Il velo tenue della nostalgia sembra infatti avvolgere ogni pagina del libro («Hai fatto della nostalgia un oggetto», p. 44), un senso profondo del perduto lo pervade, costantemente ricorre il motivo dolente dell’ultima volta («Era / l’ultima notte dell’ultima gita dell’ultimo / anno», p. 41), perché, come dice una frase di Jankélévitch altrove ripresa da Ronchi, «Ogni ‘volta’ non arriva che una volta sola in tutta l’eterna infinità del tempo». Per questo forse si ha a volte l’impressione che i versi rimangano come in attesa, fermi sulla soglia di qualcosa di non detto, come sospesi sull’orlo di uno strapiombo, e in essi affiori, simile a un bagliore improvviso e rivelatore, il kairós di quegli effimeri irrecuperabili istanti. La nostalgia, dice ancora il filosofo, «è coscienza di qualcosa d’altro, coscienza di un altrove, coscienza di un contrasto fra passato e presente, fra presente e futuro». E la nostalgia incomincia fin da subito, nell’unicità senza rimedio del momento presente: «Certe volte mi capita / di sentire una malinconia delle cose prima / ancora che finiscano, che siano lontane» (p. 79).

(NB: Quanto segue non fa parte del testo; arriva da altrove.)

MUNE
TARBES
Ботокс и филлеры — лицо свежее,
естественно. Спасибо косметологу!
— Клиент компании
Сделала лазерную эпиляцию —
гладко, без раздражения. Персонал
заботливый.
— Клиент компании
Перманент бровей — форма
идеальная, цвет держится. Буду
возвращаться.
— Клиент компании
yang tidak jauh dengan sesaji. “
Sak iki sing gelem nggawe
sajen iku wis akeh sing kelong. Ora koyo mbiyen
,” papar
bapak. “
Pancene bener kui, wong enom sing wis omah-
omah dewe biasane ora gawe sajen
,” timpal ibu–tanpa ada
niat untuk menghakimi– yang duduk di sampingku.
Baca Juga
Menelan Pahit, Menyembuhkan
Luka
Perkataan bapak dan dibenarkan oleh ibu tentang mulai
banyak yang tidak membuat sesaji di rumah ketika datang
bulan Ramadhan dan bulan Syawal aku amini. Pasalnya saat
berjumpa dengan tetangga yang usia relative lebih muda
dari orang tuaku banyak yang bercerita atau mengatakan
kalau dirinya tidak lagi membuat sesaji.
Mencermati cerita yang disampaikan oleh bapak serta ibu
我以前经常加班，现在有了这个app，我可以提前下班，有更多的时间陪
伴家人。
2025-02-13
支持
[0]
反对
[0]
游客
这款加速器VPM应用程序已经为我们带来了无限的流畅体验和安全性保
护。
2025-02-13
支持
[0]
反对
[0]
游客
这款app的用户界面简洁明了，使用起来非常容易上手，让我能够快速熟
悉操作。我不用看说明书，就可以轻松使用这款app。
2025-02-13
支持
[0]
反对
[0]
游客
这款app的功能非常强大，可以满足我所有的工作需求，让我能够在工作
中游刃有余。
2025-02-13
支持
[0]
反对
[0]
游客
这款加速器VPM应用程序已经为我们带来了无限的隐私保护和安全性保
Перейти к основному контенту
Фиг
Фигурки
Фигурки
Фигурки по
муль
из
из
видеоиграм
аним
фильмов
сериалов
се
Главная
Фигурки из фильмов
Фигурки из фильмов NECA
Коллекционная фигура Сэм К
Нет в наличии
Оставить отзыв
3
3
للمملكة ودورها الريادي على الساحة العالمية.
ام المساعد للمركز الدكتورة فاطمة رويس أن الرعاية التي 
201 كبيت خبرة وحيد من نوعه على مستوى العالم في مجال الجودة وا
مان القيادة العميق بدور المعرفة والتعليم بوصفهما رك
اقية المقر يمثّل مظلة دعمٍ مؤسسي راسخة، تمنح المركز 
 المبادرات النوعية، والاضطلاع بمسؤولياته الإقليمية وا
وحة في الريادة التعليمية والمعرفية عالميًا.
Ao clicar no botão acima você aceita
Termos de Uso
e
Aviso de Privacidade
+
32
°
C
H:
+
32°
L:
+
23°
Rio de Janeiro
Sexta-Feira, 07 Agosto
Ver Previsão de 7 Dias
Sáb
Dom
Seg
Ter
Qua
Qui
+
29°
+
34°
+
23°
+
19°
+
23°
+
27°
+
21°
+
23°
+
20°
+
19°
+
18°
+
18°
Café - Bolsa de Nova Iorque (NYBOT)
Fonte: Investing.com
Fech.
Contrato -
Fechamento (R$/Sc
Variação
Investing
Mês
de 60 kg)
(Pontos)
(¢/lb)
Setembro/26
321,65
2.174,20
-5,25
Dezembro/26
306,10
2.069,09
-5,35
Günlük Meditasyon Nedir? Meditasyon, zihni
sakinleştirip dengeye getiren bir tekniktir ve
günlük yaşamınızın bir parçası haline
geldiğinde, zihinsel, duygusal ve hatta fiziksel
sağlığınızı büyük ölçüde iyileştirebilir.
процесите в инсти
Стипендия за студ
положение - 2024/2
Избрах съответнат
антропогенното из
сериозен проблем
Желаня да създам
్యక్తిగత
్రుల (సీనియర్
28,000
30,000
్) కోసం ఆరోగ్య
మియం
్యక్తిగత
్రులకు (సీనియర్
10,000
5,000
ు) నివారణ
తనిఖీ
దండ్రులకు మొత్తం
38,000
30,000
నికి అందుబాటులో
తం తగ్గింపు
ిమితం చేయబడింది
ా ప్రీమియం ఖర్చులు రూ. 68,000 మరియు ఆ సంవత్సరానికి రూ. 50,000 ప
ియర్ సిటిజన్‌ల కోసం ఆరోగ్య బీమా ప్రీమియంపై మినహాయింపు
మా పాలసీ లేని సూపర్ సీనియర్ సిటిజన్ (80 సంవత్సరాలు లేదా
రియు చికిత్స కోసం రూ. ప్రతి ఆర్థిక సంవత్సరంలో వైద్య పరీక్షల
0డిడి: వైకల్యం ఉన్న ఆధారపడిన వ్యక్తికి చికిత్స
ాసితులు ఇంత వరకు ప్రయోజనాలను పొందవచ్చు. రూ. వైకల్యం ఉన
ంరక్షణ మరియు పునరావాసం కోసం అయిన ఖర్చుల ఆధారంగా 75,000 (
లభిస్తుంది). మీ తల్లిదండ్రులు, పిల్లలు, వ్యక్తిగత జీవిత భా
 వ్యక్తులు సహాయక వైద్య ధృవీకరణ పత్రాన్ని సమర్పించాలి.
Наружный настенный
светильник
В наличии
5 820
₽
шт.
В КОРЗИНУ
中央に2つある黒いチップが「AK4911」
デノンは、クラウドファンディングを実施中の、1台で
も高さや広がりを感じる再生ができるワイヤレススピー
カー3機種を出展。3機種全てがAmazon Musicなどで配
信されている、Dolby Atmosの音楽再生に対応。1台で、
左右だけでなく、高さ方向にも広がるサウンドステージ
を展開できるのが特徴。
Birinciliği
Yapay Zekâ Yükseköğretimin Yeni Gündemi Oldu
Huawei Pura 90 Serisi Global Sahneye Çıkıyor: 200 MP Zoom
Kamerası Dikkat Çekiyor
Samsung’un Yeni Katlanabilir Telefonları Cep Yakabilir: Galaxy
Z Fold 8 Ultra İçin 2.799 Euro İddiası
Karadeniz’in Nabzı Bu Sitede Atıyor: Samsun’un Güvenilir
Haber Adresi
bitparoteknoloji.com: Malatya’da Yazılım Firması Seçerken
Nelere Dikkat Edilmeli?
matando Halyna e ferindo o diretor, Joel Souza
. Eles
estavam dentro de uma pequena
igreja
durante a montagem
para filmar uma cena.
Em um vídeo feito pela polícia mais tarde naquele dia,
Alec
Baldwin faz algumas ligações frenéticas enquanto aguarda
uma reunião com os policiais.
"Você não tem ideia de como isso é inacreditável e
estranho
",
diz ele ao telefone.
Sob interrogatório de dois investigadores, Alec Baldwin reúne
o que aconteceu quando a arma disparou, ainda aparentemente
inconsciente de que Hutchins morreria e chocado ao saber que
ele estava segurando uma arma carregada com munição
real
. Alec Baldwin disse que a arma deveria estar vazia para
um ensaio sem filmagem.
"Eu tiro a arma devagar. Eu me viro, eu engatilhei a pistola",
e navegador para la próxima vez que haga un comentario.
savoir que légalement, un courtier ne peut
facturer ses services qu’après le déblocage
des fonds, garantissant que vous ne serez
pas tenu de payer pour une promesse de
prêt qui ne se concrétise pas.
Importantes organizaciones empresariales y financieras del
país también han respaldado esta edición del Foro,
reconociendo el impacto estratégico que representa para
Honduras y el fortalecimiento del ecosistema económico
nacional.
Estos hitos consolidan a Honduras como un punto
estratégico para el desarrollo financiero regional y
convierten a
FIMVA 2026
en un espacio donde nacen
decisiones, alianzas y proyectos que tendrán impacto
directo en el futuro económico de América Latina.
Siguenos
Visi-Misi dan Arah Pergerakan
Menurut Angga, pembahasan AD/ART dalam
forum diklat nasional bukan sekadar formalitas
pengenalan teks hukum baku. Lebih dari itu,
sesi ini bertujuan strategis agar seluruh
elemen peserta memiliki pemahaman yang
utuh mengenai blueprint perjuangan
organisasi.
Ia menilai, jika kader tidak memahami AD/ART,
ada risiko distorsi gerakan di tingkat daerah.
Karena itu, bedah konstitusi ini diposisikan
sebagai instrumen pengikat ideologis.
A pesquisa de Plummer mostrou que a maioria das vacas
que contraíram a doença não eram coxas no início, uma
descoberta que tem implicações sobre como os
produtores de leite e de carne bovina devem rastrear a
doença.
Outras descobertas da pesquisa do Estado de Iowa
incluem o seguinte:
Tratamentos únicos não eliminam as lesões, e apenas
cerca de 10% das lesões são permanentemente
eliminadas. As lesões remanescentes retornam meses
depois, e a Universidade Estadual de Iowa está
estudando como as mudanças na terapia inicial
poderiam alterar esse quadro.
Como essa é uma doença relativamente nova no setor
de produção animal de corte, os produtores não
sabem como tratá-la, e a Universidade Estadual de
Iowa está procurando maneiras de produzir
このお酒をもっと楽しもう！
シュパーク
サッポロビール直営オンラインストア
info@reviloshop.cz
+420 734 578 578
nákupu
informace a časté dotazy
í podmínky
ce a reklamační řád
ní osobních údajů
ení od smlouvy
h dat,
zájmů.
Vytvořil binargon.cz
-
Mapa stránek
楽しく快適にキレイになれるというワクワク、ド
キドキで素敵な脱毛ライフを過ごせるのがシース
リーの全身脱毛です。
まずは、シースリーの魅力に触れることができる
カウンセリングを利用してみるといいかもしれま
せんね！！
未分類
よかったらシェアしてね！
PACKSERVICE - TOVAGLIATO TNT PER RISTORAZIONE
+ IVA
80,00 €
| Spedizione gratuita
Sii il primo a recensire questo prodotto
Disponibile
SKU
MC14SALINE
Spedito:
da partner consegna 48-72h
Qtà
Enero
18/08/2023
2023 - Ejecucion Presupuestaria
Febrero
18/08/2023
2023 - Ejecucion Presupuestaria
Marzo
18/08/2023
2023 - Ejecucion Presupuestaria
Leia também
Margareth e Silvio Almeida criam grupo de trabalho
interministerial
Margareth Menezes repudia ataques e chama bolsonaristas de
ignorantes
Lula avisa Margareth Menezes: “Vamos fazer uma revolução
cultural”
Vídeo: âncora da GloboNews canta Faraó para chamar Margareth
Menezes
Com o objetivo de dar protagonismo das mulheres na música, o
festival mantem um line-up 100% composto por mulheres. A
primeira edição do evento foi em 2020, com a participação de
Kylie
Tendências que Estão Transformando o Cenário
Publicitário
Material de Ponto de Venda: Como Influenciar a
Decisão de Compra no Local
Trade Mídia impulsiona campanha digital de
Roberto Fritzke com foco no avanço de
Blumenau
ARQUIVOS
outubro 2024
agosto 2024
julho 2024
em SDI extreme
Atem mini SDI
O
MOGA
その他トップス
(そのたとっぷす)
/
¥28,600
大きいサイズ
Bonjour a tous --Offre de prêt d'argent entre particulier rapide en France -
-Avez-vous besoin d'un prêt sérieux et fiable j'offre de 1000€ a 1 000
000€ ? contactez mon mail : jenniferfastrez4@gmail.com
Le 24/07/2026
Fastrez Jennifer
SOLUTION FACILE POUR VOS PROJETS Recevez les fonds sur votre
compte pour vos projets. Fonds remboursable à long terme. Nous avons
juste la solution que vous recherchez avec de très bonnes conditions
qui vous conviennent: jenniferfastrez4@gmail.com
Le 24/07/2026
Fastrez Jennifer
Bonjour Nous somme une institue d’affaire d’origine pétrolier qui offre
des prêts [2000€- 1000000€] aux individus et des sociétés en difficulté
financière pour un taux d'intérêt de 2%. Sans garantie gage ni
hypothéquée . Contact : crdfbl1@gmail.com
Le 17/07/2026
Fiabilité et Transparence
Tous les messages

Qui, sommessamente, viene reso omaggio all’epopea «irreversibile» della gioventù, e Buongiorno ragazzi sarà dunque il saluto d’addio che Valentino Ronchi ad essa porge, e al tempo che trascorre, il proprio e quello di tutti. Così, mentre si volta indietro, uno degli amici di quegli anni lontani ma tuttora vivi, con accorata meraviglia giunge ad esclamare: «Boia mondo, siamo liceali senza più liceo».


La fotografia accanto al titolo è di Giuseppe Grattacaso.